Holy shrimp that’s good! Mallory S. shares her shrimp over zoodles recipe to whip up for dinner tonight.
For the Shrimp:
8 oz. peeled and deveined jumbo shrimp
1 large egg, beaten
1 tbsp. panko crumbs
1 tbsp. grated parmesan cheese
Fresh black pepper, to taste
For the Zoodles:
1 tsp. olive oil
2 cloves garlic, crushed
1 1/4 cups crushed tomatoes
2 medium zucchini (14 oz.), spiralized with the thicker blade, and cut into 6-inch lengths
1 oz. shredded mozzarella cheese (optional)
SALT FOR LIFE® 75, to taste
Pepper, to taste
YIELDS: Serves 2 -4
Preheat oven to 450°F. Spray a baking sheet with cooking spray.
1. Put the beaten egg in one bowl, and the panko crumbs and parmesan cheese in a second bowl.
2. Wash and dry the shrimp. Season lightly with black pepper. Dip shrimp in the bowl with the egg to coat. Coat shrimp with the dry mixture. Place on a baking sheet.

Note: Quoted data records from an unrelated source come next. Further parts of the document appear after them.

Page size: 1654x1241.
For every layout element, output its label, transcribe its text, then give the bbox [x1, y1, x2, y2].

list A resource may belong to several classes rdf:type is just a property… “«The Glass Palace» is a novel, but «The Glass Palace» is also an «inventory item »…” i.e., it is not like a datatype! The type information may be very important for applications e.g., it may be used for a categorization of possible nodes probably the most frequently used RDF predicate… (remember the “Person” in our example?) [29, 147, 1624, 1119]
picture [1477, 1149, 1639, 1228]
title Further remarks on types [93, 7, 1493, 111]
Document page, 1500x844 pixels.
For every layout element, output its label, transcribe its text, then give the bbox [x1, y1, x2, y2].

3. Spray the top of the shrimp generously with oil then bake for about 6-7 minutes. Turn shrimp over then cook another 3 minutes.

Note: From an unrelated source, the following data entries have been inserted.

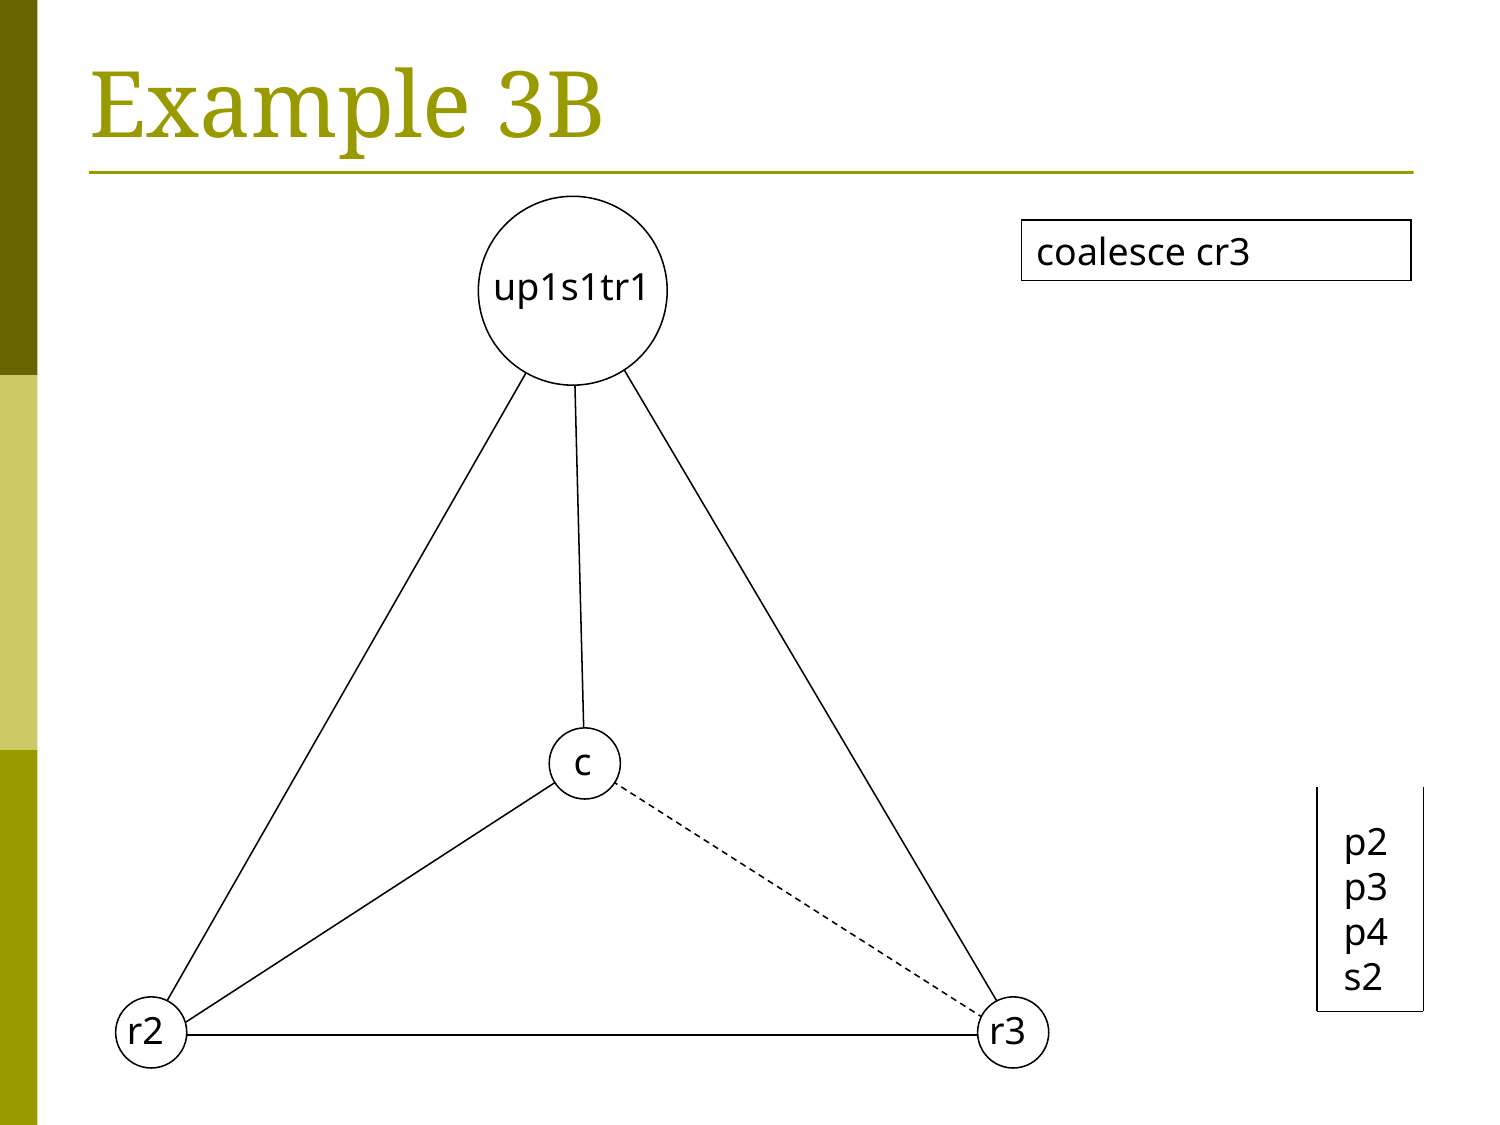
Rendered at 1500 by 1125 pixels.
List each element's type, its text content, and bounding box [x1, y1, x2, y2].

text_box p2 p3 p4 s2 [1328, 810, 1407, 1007]
text_box [549, 740, 558, 787]
text_box c [558, 730, 607, 791]
text_box [485, 196, 661, 255]
text_box coalesce cr3 [1021, 219, 1412, 281]
text_box [990, 1060, 1036, 1069]
text_box up1s1tr1 [478, 255, 691, 316]
text_box [481, 316, 664, 386]
text_box r2 [112, 999, 195, 1060]
text_box [128, 1060, 174, 1069]
title Example 3B [75, 45, 1426, 173]
text_box [562, 735, 621, 800]
text_box r3 [974, 999, 1057, 1060]
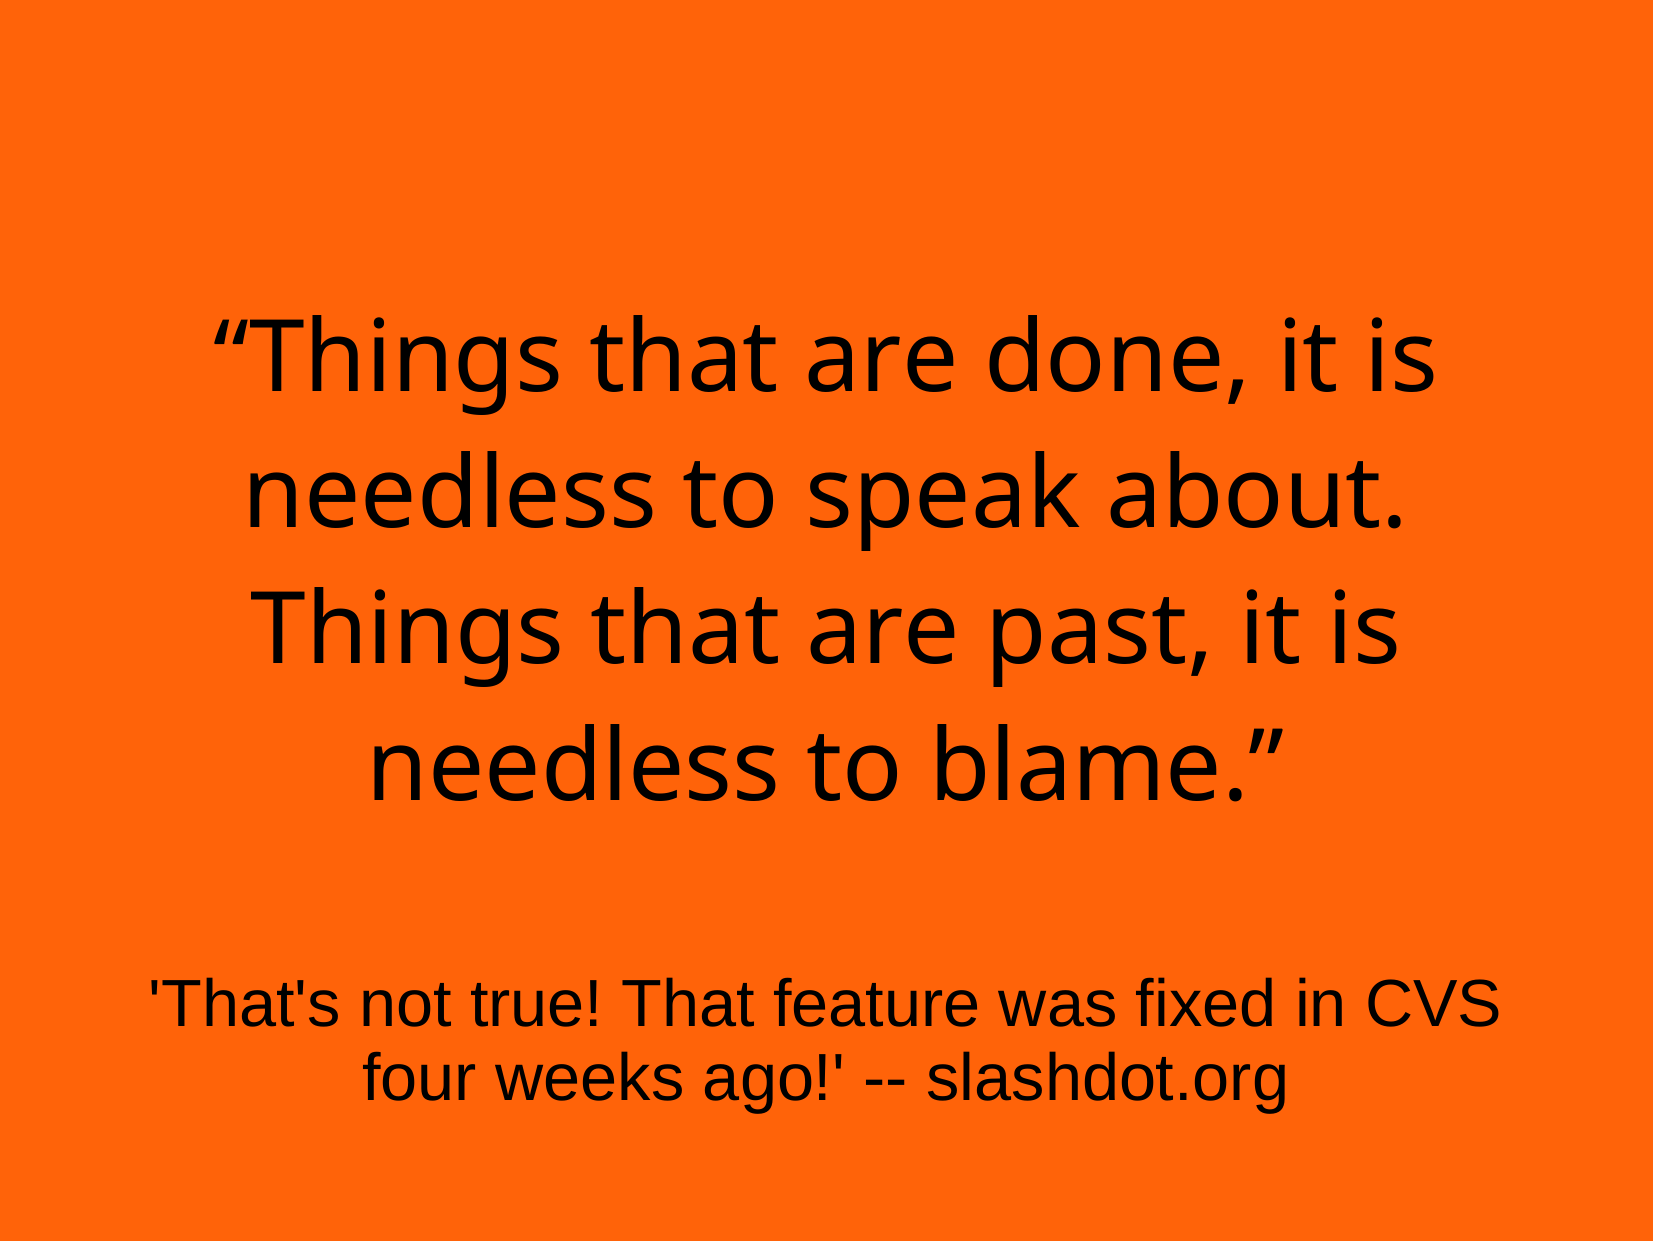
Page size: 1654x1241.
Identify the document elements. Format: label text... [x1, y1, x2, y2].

subtitle “Things that are done, it is needless to speak about. Things that are past, it is needless to blame.” 'That's not true! That feature was fixed in CVS four weeks ago!' -- slashdot.org [82, 290, 1571, 1109]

4. In a large skillet, heat the oil over medium heat. Add the garlic and cook until browned. Add the crushed tomatoes, SALT FOR LIFE® 75 and pepper. Simmer on low 5 to 6 minutes.
5. When the shrimp is done, add the zucchini noodles (“zoodles”) and cook 1 ½ to 2 minutes tops, stirring to combine with sauce.
6. (Optional) Place the cooked shrimp over the zoodles, top with cheese and place under the broiler 1 minute until the cheese melts.